#### [Supplied material]
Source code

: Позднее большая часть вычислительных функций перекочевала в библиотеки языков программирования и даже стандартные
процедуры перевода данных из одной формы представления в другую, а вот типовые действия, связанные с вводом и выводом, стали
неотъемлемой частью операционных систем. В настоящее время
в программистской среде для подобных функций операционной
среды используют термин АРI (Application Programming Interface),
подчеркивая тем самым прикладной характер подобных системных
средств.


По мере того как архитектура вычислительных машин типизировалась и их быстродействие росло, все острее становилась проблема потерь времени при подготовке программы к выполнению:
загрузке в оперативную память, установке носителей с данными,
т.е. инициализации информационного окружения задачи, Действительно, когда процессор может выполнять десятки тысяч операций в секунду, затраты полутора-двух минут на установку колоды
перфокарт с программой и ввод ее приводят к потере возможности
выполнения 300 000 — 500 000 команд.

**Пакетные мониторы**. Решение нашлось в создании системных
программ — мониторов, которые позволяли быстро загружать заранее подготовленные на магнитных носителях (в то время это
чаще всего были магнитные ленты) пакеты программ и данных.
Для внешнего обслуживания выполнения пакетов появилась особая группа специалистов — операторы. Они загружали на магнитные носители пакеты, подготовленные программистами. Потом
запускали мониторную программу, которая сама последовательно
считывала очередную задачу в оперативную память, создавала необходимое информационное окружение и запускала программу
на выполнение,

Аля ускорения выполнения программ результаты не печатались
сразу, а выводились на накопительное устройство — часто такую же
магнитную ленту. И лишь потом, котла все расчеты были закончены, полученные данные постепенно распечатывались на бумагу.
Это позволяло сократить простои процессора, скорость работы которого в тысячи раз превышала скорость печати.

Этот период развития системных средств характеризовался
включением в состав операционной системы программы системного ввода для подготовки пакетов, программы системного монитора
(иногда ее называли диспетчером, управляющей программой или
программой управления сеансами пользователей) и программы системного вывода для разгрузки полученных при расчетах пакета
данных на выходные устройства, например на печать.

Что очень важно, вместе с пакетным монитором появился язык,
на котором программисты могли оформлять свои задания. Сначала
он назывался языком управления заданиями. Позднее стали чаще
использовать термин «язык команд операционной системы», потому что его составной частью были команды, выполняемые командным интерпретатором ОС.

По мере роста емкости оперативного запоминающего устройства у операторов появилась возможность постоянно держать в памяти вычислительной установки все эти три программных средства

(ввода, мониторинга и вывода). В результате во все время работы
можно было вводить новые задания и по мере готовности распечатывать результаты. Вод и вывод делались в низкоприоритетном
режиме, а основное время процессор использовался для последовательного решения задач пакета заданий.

#### [Work task]
Give the number of lines in the entries that include the string "команд", and nothing else.

#### [Output for this task]
2